Hailey Colborn on growing up online and loving her computer:
“I had twelve Webkinz. I don’t remember my login. Are they dead? Does my computer mourn them? Did it have its own clunky coming of age? Slimming with each year and acquiring more and more storage in tandem with my own collecting of memories, growing and shrinking in monitor and battery and gigabyte as I starved and stuffed myself, trying to control the pictures I’d let it hold onto and share with its brethren to show to mine.”
Esquire on why it’s never been harder to make it as a writer: “If you're going to make it as a writer today, you have to be compelled to write regardless of how much money it's going to earn you…because it's probably not going to earn you enough to only do that.”
From Majuscule, why bimbos and tradwives are cut from the same reactionary cloth: “If some of us choose to be dehumanized by men, how do we ensure that they don’t then feel more empowered than they already do to dehumanize all women?”
Moira Donegal on the end of Jezebel, “one of the last remaining feminist institutions.”

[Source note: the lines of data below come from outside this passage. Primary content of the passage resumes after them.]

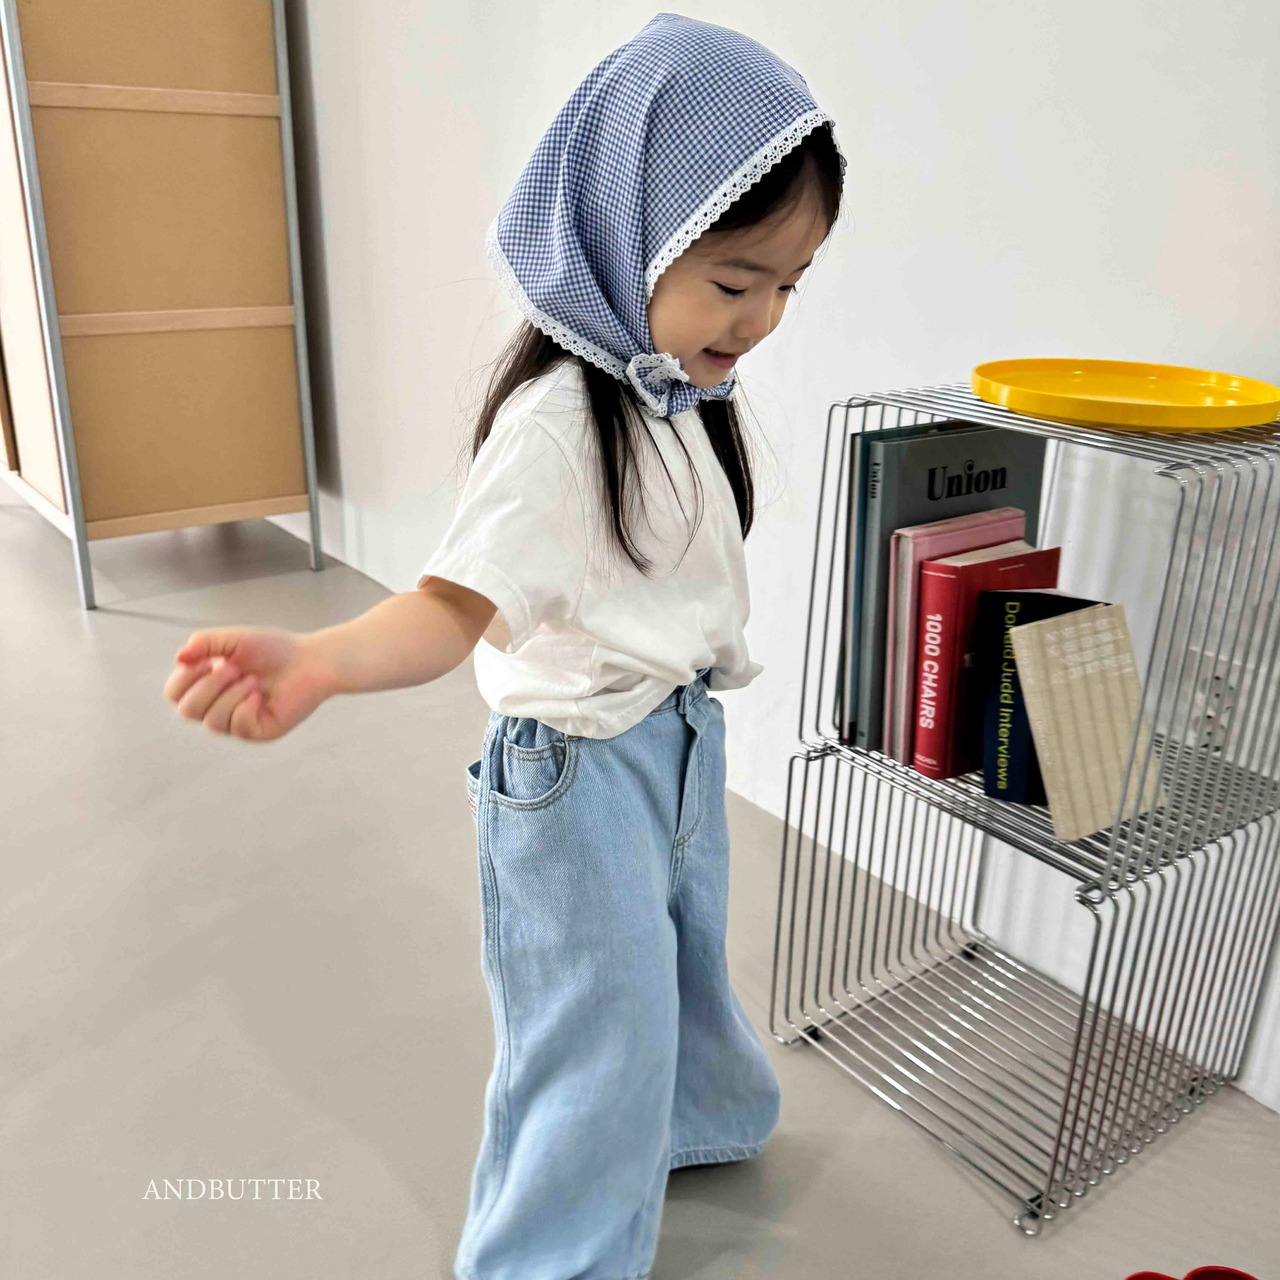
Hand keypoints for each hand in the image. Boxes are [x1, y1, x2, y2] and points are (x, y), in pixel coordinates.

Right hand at [163, 627, 338, 741]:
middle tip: (236, 668)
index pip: (175, 693)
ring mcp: (236, 722)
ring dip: (230, 695)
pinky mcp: (256, 732)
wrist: (310, 660)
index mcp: (207, 684)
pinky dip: (245, 707)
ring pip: (211, 721)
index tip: (207, 660)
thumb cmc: (274, 650)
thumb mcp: (234, 639)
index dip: (184, 679)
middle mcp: (218, 706)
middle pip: (187, 710)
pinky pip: (236, 726)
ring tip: (253, 680)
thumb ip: (205, 643)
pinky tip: (260, 696)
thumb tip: (179, 657)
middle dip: (209, 686)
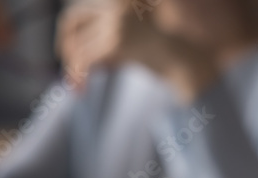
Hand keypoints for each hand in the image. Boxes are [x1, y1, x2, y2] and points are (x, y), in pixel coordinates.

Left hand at [57, 0, 216, 99]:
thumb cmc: (170, 58)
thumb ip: (111, 46)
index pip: (82, 10)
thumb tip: (84, 62)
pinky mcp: (116, 42)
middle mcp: (116, 4)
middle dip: (65, 45)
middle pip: (73, 19)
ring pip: (78, 43)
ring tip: (78, 86)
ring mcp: (116, 22)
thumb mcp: (136, 45)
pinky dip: (78, 75)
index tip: (69, 53)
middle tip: (69, 71)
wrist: (192, 64)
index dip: (71, 32)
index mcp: (121, 1)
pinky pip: (85, 59)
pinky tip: (82, 90)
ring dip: (73, 66)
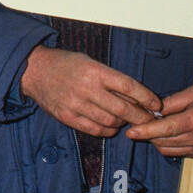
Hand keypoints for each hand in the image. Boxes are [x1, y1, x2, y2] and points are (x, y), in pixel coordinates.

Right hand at [19, 46, 161, 136]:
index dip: (145, 97)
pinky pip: (95, 129)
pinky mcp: (68, 117)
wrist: (36, 71)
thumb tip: (136, 96)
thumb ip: (110, 78)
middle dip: (140, 116)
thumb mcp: (90, 62)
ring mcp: (76, 104)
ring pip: (110, 121)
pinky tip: (111, 125)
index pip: (128, 86)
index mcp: (95, 71)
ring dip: (123, 123)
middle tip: (149, 119)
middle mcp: (87, 88)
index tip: (156, 104)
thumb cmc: (67, 64)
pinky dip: (107, 129)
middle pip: (122, 108)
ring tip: (127, 120)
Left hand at [126, 82, 192, 157]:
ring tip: (154, 127)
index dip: (145, 131)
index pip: (165, 130)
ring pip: (168, 150)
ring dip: (157, 140)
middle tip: (140, 122)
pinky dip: (169, 145)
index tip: (131, 131)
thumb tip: (152, 110)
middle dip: (148, 134)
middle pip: (163, 142)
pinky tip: (168, 133)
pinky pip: (179, 153)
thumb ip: (171, 102)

Alexa Chung on turning 40: “Your friends will be one of the great romances of your life.”
I love any and all analysis of Taylor Swift. She was my girlhood but as I’ve gotten older I’ve become more disillusioned by her and her opulence. But also I feel for her more and more each year. She’s been in this intense spotlight since she was 15, she’s had every relationship she’s ever had analyzed and viewed by all. Like you can’t help but feel for her to some extent.